Department of Chemistry, Vanderbilt University, Nashville, Tennessee.
Center for Structural Biology, Vanderbilt University, Nashville, Tennessee.
Proteins. 2019 Dec;87(12):1341-1350. doi: 10.1002/prot.25769. Epub 2019 Jul 18.

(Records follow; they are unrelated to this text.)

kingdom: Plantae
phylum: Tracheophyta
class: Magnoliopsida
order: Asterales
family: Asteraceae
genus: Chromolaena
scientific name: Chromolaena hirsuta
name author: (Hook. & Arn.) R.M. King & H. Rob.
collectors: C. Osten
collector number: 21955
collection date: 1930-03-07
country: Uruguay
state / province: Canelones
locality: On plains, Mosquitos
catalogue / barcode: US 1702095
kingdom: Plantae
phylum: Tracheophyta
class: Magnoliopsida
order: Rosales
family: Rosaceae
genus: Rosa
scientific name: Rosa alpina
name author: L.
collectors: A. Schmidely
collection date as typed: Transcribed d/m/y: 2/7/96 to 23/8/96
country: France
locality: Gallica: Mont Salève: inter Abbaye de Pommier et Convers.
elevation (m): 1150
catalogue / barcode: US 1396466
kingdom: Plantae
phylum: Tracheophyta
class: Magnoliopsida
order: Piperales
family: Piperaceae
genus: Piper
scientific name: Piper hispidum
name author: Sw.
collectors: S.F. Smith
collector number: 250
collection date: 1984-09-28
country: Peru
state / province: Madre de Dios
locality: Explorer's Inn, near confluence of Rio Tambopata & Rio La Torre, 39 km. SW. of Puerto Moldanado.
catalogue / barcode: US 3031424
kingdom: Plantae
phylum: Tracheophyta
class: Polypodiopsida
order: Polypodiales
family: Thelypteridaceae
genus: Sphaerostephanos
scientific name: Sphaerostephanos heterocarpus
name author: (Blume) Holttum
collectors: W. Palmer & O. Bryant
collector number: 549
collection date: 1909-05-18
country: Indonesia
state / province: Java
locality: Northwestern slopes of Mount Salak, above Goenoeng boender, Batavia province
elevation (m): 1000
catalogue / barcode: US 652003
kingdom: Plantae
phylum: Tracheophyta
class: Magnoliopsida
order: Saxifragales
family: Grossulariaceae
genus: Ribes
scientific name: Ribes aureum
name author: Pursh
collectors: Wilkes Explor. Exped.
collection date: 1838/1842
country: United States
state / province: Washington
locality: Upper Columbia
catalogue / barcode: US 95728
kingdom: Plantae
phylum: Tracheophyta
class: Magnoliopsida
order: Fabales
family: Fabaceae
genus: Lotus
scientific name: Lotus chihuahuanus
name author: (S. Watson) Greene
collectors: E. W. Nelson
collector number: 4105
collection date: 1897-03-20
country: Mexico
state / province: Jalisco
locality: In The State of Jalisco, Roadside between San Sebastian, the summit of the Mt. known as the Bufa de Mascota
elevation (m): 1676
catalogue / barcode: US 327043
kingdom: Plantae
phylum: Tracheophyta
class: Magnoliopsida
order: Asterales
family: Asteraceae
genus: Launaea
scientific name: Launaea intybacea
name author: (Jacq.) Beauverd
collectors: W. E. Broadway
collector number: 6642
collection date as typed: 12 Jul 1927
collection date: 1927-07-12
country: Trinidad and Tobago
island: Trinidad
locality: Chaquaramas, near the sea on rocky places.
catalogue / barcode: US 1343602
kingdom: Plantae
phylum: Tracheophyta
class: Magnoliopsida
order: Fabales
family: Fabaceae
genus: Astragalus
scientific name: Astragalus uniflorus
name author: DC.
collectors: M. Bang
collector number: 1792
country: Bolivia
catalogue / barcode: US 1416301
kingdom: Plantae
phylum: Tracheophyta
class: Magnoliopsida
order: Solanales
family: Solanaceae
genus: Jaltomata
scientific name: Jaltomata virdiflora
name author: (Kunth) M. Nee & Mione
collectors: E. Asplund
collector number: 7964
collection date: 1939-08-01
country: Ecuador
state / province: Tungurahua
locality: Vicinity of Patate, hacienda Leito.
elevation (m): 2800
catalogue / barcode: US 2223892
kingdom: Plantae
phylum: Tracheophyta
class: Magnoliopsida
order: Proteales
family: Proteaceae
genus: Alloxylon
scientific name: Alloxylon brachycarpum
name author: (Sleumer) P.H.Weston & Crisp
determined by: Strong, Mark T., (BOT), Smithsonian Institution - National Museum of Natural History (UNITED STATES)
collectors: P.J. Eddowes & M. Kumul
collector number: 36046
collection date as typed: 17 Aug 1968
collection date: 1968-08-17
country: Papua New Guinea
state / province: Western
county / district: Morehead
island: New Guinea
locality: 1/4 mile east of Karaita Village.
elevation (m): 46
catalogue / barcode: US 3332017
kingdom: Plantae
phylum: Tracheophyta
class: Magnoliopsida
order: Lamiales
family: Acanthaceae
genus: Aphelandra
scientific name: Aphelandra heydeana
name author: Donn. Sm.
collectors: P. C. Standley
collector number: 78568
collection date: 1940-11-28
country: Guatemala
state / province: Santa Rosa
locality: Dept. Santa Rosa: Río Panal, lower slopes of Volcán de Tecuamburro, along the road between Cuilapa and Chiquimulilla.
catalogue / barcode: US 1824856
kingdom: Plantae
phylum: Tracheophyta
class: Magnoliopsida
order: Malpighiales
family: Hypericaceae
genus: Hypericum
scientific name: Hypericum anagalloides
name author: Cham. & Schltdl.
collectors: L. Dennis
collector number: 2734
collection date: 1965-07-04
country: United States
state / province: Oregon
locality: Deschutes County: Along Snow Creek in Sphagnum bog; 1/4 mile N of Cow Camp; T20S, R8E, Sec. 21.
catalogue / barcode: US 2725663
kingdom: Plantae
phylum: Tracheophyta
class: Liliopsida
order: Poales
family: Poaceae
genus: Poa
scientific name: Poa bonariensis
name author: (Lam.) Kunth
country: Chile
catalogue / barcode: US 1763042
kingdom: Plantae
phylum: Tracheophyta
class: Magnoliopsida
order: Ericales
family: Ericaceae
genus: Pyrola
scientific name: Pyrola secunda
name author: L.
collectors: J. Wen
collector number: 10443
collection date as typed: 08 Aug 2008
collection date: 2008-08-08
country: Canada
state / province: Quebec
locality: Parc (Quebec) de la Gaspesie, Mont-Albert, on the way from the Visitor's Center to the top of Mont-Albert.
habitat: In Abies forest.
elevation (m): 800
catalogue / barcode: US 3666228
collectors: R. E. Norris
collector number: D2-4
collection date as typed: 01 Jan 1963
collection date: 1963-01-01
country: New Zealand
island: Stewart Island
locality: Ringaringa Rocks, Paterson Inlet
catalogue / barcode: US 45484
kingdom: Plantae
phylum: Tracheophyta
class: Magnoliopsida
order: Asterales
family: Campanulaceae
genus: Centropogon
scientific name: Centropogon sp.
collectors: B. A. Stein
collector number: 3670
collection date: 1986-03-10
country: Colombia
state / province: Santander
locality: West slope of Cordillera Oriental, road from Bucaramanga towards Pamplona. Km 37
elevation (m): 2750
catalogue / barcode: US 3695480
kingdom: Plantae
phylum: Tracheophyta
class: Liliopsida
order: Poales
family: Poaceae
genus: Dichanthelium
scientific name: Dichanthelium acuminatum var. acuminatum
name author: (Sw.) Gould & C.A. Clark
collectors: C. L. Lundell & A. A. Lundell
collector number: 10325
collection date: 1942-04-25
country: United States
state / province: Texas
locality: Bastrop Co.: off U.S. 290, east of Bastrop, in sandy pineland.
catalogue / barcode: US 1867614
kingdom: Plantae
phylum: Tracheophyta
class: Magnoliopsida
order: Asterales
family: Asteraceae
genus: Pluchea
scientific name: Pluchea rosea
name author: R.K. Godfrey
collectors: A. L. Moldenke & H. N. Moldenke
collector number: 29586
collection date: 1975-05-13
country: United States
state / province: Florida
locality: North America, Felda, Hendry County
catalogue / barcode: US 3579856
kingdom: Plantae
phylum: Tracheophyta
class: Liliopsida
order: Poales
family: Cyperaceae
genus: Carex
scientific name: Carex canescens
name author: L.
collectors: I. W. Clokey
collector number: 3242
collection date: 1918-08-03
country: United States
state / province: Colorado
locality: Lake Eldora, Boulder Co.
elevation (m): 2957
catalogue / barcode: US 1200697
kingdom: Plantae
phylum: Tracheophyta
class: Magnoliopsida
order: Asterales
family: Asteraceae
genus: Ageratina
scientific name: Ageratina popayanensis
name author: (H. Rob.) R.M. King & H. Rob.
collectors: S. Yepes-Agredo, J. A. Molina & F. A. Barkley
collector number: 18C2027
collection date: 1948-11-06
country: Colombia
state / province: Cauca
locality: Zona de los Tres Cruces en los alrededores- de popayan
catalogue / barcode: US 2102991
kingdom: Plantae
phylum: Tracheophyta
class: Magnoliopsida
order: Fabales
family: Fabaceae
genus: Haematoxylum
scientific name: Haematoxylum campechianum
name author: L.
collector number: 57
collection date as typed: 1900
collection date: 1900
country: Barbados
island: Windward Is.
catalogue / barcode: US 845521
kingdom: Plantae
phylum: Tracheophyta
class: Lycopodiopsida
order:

Computational methods that produce accurate protein structure models from limited experimental data, for example, from nuclear magnetic resonance (NMR) spectroscopy, hold great potential for biomedical research. The NMR-assisted modeling challenge in CASP13 provided a blind test to explore the capabilities and limitations of current modeling techniques in leveraging NMR data which had high sparsity, ambiguity, and error rate for protein structure prediction. We describe our approach to predict the structure of these proteins leveraging the Rosetta software suite. Protein structure models were predicted de novo using a two-stage protocol. First, low-resolution models were generated with the Rosetta de novo method guided by nonambiguous nuclear Overhauser effect (NOE) contacts and residual dipolar coupling (RDC) restraints. Second, iterative model hybridization and fragment insertion with the Rosetta comparative modeling method was used to refine and regularize models guided by all ambiguous and nonambiguous NOE contacts and RDCs. Nine out of 16 of the Rosetta de novo models had the correct fold (global distance test total score > 45) and in three cases high-resolution models were achieved (root-mean-square deviation < 3.5 å). We also show that a meta-approach applying iterative Rosetta + NMR refinement on server-predicted models which employed non-NMR-contacts and structural templates leads to substantial improvement in model quality. Integrating these data-assisted refinement strategies with innovative non-data-assisted approaches which became possible in CASP13 such as high precision contact prediction will in the near future enable structure determination for large proteins that are outside of the realm of conventional NMR.
从有限的实验数据(例如,核磁共振(NMR)光谱)中生成准确蛋白质结构模型的计算方法在生物医学研究中具有巨大的潜力。CASP13 中的 NMR 辅助建模挑战提供了一个盲测,以探索当前建模技术在利用具有高稀疏性、歧义性和错误率的 NMR 数据进行蛋白质结构预测方面的能力和局限性。我们描述了利用 Rosetta 软件套件预测这些蛋白质结构的方法。使用两阶段协议从头预测蛋白质结构模型。首先,使用 Rosetta 从头开始方法生成低分辨率模型,该方法由非歧义核奥弗豪瑟效应(NOE)接触和残差偶极耦合(RDC)约束指导。其次,使用 Rosetta 比较建模方法进行迭代模型杂交和片段插入,以指导所有歧义和非歧义 NOE 接触和 RDC 来细化和正则化模型。16 个 Rosetta 从头开始模型中有 9 个具有正确的折叠(全局距离测试总得分>45),在三种情况下获得了高分辨率模型(均方根偏差<3.5 å)。我们还表明,应用迭代 Rosetta+NMR 精修的元方法对服务器预测的模型,该模型使用非 NMR 接触和结构模板,可以显著提高模型质量。将这些数据辅助精修策略与在 CASP13 中成为可能的创新非数据辅助方法(例如高精度接触预测)相结合,将在不久的将来实现对常规 NMR 之外的大型蛋白质的结构测定。